Africa: Corporate Africa Needs More Women As Company Directors

5 June 2015
guest column

Cape Town — Africa must have more women serving on company boards to sharpen the continent's competitive edge and to make inclusive growth a reality - all the way to the top.

As part of its gender strategy, the African Development Bank (AfDB) has taken up the issue of boosting women's leadership and high-level participation.

Wanting to get a snapshot of where Africa stands on female board membership, we commissioned a study of 307 listed companies, using 2013 data spanning a dozen of the continent's most powerful economies.

The results from this study, entitled Where are the women: Inclusive boardrooms in Africa's top-listed companies, were surprising in a number of ways, good and bad.

First of all, Africa is top-ranked among emerging regions by a fairly wide margin when it comes to female board membership in large-cap companies: 14.4 percent compared with 9.8 percent for Asia-Pacific, 5.6 percent for Latin America and 1 percent for the Middle East.

Africa comes right after the developed regions of Europe and the United States in this regard.

What is more, several companies were exemplary: East African Breweries has a board that is 45.5 percent female, and several firms had boards with over a third of the seats taken by women.

The study bears out, once again, that the African continent is very diverse, this time in its corporate boardroom practices.

While the southern and eastern regions each averaged about 17 percent female board membership, the country-by-country picture showed a wide range of female board participation, with Kenya reporting the highest percentage of women board directors at nearly 20 percent, and Cote d'Ivoire coming in at the bottom, with just over 5 percent.

What is truly alarming is that close to a third of African companies in the study have boards without a single woman on them, and two-thirds of companies have a miniscule presence of women at the table (one or none).

The poorest showing for female board membership was registered by small- and mid-cap companies, the market segments that account for a large share of the growth and vitality of many of Africa's nascent stock markets.

So what is holding back African firms from appointing more women to their boards? The study identified several factors that need to be tackled urgently in a concerted push by government, stock exchanges, the private sector and civil society.

First, most board appointments are made through deeply rooted old boy networks, which often shut out diversity. Also, executive women lack visibility in their organisations. Incidentally, the benefits and the need for board diversity are not well understood on the African continent.

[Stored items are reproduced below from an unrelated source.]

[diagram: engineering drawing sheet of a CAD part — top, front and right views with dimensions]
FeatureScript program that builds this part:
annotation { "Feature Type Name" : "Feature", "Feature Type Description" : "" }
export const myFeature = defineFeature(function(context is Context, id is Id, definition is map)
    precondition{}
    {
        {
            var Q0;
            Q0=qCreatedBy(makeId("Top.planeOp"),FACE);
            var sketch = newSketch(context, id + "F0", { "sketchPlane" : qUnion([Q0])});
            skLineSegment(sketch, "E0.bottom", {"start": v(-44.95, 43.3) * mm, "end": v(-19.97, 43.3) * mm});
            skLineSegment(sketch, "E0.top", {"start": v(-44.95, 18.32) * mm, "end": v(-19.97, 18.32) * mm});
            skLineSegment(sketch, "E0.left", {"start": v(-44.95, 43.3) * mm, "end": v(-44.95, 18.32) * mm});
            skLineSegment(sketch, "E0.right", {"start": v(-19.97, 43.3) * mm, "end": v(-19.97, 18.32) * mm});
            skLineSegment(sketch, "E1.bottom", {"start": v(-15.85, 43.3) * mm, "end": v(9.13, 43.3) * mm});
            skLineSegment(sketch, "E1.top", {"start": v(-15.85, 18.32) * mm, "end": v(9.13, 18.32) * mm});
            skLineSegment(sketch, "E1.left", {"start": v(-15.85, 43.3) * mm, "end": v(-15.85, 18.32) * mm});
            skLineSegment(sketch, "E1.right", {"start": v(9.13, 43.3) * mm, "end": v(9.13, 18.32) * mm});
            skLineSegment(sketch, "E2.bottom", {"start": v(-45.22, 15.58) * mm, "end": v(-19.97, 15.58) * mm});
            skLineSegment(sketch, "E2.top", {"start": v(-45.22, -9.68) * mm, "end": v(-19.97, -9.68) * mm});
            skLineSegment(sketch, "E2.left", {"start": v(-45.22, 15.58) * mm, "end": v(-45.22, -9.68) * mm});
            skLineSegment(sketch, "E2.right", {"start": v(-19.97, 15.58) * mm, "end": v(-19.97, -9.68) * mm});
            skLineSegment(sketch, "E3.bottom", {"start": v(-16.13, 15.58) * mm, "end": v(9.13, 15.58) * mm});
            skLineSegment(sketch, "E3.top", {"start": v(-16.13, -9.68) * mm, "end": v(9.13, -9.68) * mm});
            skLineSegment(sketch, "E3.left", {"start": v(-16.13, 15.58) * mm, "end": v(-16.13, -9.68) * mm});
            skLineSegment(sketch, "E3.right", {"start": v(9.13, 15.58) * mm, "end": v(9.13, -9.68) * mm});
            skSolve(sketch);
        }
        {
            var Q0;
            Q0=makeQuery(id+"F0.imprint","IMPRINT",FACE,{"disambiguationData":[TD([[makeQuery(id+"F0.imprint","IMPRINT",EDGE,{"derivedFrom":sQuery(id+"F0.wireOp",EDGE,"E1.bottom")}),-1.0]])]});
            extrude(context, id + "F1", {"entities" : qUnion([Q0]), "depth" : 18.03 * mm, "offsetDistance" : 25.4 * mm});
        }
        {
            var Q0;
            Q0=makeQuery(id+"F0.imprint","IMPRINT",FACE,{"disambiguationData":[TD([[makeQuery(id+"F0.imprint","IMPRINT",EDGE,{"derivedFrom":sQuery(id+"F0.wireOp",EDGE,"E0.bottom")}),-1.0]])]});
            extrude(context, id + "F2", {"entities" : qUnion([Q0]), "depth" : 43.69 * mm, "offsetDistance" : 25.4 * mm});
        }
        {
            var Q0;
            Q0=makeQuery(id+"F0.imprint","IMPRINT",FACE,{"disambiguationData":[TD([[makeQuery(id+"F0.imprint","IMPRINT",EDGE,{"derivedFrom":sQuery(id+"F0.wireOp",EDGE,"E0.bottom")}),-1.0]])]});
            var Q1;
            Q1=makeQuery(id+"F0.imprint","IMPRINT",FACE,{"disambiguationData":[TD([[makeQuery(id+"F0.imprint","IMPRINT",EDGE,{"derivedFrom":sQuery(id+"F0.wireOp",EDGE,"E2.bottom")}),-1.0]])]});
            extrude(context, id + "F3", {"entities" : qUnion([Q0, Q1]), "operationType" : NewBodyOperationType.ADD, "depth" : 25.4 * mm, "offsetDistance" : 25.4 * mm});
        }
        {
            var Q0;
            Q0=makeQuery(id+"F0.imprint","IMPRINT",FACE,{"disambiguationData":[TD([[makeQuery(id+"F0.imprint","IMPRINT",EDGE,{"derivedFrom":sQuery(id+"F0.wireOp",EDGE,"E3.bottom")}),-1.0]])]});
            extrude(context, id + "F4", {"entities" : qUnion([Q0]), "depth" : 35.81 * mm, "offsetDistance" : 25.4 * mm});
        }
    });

Second, corporate governance in Africa is still in a nascent stage, and nominations are not always done in an open and transparent manner. And last, further complicating the picture, corporate reporting is inconsistent and incomplete, largely because of weak enforcement of regulations.

But the report details solutions that already exist to turn around this situation, given enough political will and the grit to see them through, notably:

  • sex-aggregated data on women directors can be published in annual reports;
  • mandates for women directors should be considered for the paucity of women in Africa's largest companies;
  • stronger language on gender diversity can be included in corporate governance codes and compel companies to have female representatives on boards; and
  • capital markets authorities and securities and exchange commissions, and other regulatory bodies should tighten oversight of governance guidelines and regulation, and create penalties and sanctions for failure to follow them.

African countries have already taken corrective steps that take aim at the glass ceiling in the boardroom.

Kenya and South Africa have put in place mandates for women's representation on the boards of state-owned companies. The private sector has integrated gender diversity into its principles of good governance in Kenya, Morocco, Malawi, Nigeria and South Africa.

Above all, we must bring women onto corporate boards with programs to fast-track them through middle and senior management in the private sector. AfDB remains committed to fostering greater female board membership and is compiling a database of qualified female candidates that we are readying for 2016.

We need to think differently and invest markedly in women's leadership as a way to change the political and economic landscape to deliver on Africa's Inclusive Growth Agenda. Equality for women is progress for all.

Geraldine Joslyn Fraser-Moleketi. special envoy on gender of the African Development Bank, is taking part in the World Economic Forum on Africa in Cape Town.